Elsewhere, states used excessive force to repress demonstrations. In Iran, where tens of thousands of men and women took to the streets throughout the year to protest against poverty, corruption, repression and authoritarianism, security forces beat unarmed protesters and used live ammunition, tear gas and water cannons against them, causing deaths and injuries. In Iraq, security forces in Basra killed over a dozen protesters and injured hundreds of others when they fired live ammunition and tear gas to disperse a series of protests demanding employment opportunities and better public services. In the West Bank and Gaza Strip, Palestinian security forces beat demonstrators peacefully protesting against the actions of their respective authorities.

The crackdown on civil society actors and political opponents increased significantly in three of the region’s most powerful states: Egypt, Iran and Saudi Arabia. Arbitrary detention of activists and government critics had a chilling effect on freedom of expression across the region. Authorities often used counter-terrorism and security-related laws, including cyber-crimes legislation, to justify arrests and bring prosecutions.
In Iran, the authorities arbitrarily detained thousands of individuals, subjecting hundreds to unfair trials, lengthy prison sentences, torture and other ill-treatment. They detained, prosecuted or continued to imprison at least 112 women human rights defenders, some in reprisal for their work, some for peacefully protesting against the abusive, discriminatory and degrading practice of forced hijab (veiling) by taking off their headscarves in public.
 In Egypt, the authorities arbitrarily arrested at least 113 people solely for peacefully expressing critical opinions, including many senior political figures who had publicly criticized the president or attempted to run against him in the presidential elections. They arrested over 30 human rights defenders, in some cases subjecting them to enforced disappearance for periods of up to 30 days. Two women were arrested and convicted by courts after they spoke out against sexual harassment in Egypt on their Facebook accounts.
In Saudi Arabia, the authorities harassed, arrested and prosecuted government critics, academics, clerics and human rights defenders. In May, they launched a wave of arrests that included at least eight women human rights defenders who had campaigned against the ban on women driving and the male guardianship system. By the end of the year, virtually all Saudi Arabian human rights defenders were in detention or serving prison terms, or had been forced to flee the country.

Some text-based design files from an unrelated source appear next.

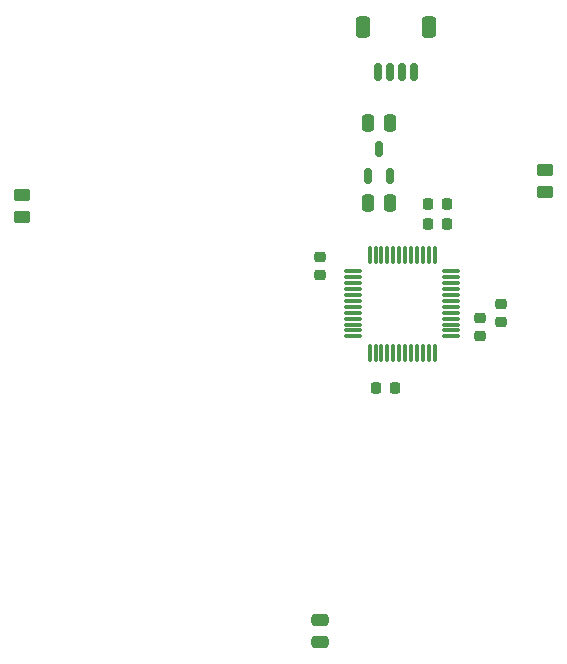
<source format=gbr>
%TF.GenerationSoftware,KiCad,Pcbnew,8.0.2*%
%TF.CreationDate,2025-12-13T15:13:10-08:00*%
%TF.ProjectId,mx-unsaver-numpad,6d782d75-6e73-4617-9665-722d6e756d70,rev?*%
%TF.SameCoordinates,Original*%
%TF.FileFunction,Paste,Bot*%
%TF.FilePolarity,Positive*%
%FSLAX46Y46*%
G04 Gerber Fmt 4.6, Leading zero omitted, Abs format (unit mm)*
G04 Created by KiCad (PCBNEW 8.0.2) date 2025-12-13 15:13:10*
%MOMM*%
%LPD*%
G01*
G04 APERTURE LIST*
G04 Aperture macros list*
%AMRoundRect*
0 Rectangle with rounded corners*
0 $1 Rounding radius*
0 $2 $3 $4 $5 $6 $7 $8 $9 X,Y pos of 4 corners*
0 Add a 4 corners polygon primitive as box body*
4,1,4,$2,$3,$4,$5,$6,$7,$8,$9,$2,$3,0*
0 Add four circle primitives for the rounded corners*
1,1,$1+$1,$2,$3*
1,1,$1+$1,$4,$5*
1,1,$1+$1,$6,$7*
1,1,$1+$1,$8,$9*
0 Add four rect primitives between the rounded corners*
20,1,$1+$1,$2,$3,$4,$5,0*
20,1,$1+$1,$4,$5,$6,$7,0*
20,1,$1+$1,$6,$7,$8,$9,0*
20,1,$1+$1,$8,$9,$2,$3,0*%
G04 Aperture macros list end*
%ADD10RoundRect,0.250000X0.450000X-0.262500X0.450000X0.262500X-0.450000X0.262500X-0.450000X-0.262500X0*%
%ADD11RoundRect,0.250000X-0.250000X-0.475000X0.250000X-0.475000X0.250000X0.475000X-0.250000X0.475000X0*%
%ADD12RoundRect,0.225000X0.225000X0.250000X-0.225000X0.250000X-0.225000X-0.250000X0.225000X-0.250000X0*%
%ADD13RoundRect,0.250000X-0.475000X0.250000X-0.475000X-0.250000X0.475000X-0.250000X0.475000X0.250000X0*%
%ADD14RoundRect,0.225000X0.250000X-0.225000X0.250000X0.225000X-0.250000X0.225000X-0.250000X-0.225000X0*%
%ADD15RoundRect,0.225000X-0.225000X-0.250000X0.225000X-0.250000X0.225000X0.250000X-0.225000X0.250000X0*%
%ADD16RoundRect,0.150000X0.150000X-0.512500X0.150000X0.512500X-0.150000X0.512500X-0.150000X-0.512500X0*%
%ADD17RoundRect,0.075000X0.075000X-0.662500X0.075000X0.662500X-0.075000X0.662500X-0.075000X-0.662500X0*%
%ADD18RoundRect,0.075000X0.662500X-0.075000X0.662500X0.075000X-0.662500X0.075000X-0.662500X-0.075000X0*%
%ADD19RoundRect,0.150000X-0.150000X-0.625000X0.150000X-0.625000X0.150000X0.625000X-0.150000X0.625000X0*%
%ADD20RoundRect,0.250000X-0.350000X-0.650000X0.350000X-0.650000X0.350000X0.650000X-0.350000X0.650000X0*%
%ADD21RoundRect,0.225000X-0.250000X0.225000X-0.250000X-0.225000X0.250000X-0.225000X0.250000X0.225000X0*%
G04 APERTURE END LIST*
D10*
%TO.C,R1*%
X41200000Y-912500D03*
X41200000Y912500D03*
%TD*%
D11*
%TO.C,C9*%
X26190000Y-1856250D03*
X28090000Y-1856250D03*
%TD*%
D12*
%TO.C,C1*%
X32866945Y-3633872D03*
X31316945Y-3633872D03*
%TD*%
D10*
%TO.C,R2*%
X-3100000Y-3012500D03*
X-3100000Y-1187500D03*
%TD*%
D13*
%TO.C,C3*%
X22150000Y-37150000D03*
X22150000Y-39050000D03*
%TD*%
D12*
%TO.C,C4*%
X32866945Y-1936815D03*
X31316945Y-1936815D03*
%TD*%
D14*
%TO.C,C2*%
X35698190Y-13106285D03*
X35698190Y-11556285D03*
%TD*%
D15*
%TO.C,C7*%
X26915000Y-17480000D03*
X28465000Y-17480000D03*
%TD*%
D16*
%TO.C,U2*%
X28090000Y406250D03*
X26190000Y406250D03*
X27140000Y2681250D03*
%TD*%
D17*
%TO.C,U1*%
X31850000Y-14562500D03*
X31350000Y-14562500D03*
X30850000Y-14562500D03*
X30350000Y-14562500D03*
X29850000Y-14562500D03*
X29350000Y-14562500D03*
X28850000Y-14562500D03*
X28350000Y-14562500D03*
X27850000Y-14562500D03*
X27350000Y-14562500D03*
X26850000Y-14562500D03*
X26350000Y-14562500D03*
D18*
X24937500Y-13150000D03*
X24937500Y-12650000D03*
X24937500Y-12150000D03*
X24937500Y-11650000D03*
X24937500Y-11150000D03*
X24937500Y-10650000D03*
X24937500Y-10150000D03*
X24937500Y-9650000D03*
X24937500Y-9150000D03*
X24937500Y-8650000D03*
X24937500Y-8150000D03*
X24937500Y-7650000D03*
D17*
X26350000Y-6237500D03*
X26850000Y-6237500D03*
X27350000Y-6237500D03*
X27850000Y-6237500D03*
X28350000Y-6237500D03*
X28850000Y-6237500D03*
X29350000Y-6237500D03*
X29850000Y-6237500D03*
X30350000Y-6237500D03*
X30850000Y-6237500D03*
X31350000Y-6237500D03*
X31850000Y-6237500D03*
D18*
X33262500Y-7650000D03*
X33262500Y-8150000D03*
X33262500Y-8650000D03*
X33262500Y-9150000D03*
X33262500Y-9650000D03*
X33262500Y-10150000D03*
X33262500Y-10650000D03*
X33262500Y-11150000D03*
X33262500Y-11650000D03*
X33262500Y-12150000D03*
X33262500Y-12650000D03*
X33262500Y-13150000D03*
%TD*%
D11*
%TO.C,C8*%
X26190000Y4943750D03*
X28090000Y4943750D03*
%TD*%
D14*
%TO.C,C6*%
X37465957Y-11945000D03*
X37465957Y-10395000D03*
%TD*%
D19*
%TO.C,J5*%
X27075000Y9200000D03*
X28075000Y9200000D03*
X29075000Y9200000D03*
X30075000Y9200000D03*
D20*
X25775000Y13075000D03*
X31375000Y13075000D03*
%TD*%
D21*
%TO.C,C5*%
X22180000Y-6415000D03*
X22180000Y-7965000D03*
%TD*%
M02*

</source>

In the Maghreb, the Algerian, Moroccan and Tunisian authorities all used penal code provisions to detain, prosecute and, in some cases, imprison journalists. In the Gulf, authorities in Bahrain and the UAE kept high-profile human rights defenders in jail on speech-related charges, while in Kuwait and Oman, government critics and protesters were arrested arbitrarily and, in some cases, prosecuted. Iraqi, Jordanian, Lebanese and Palestinian authorities also arbitrarily detained activists and others for voicing criticism of them or peacefully taking part in demonstrations. Israeli authorities used such measures to target activists, including human rights defenders, who criticized Israel’s continuing occupation of the West Bank and Gaza Strip.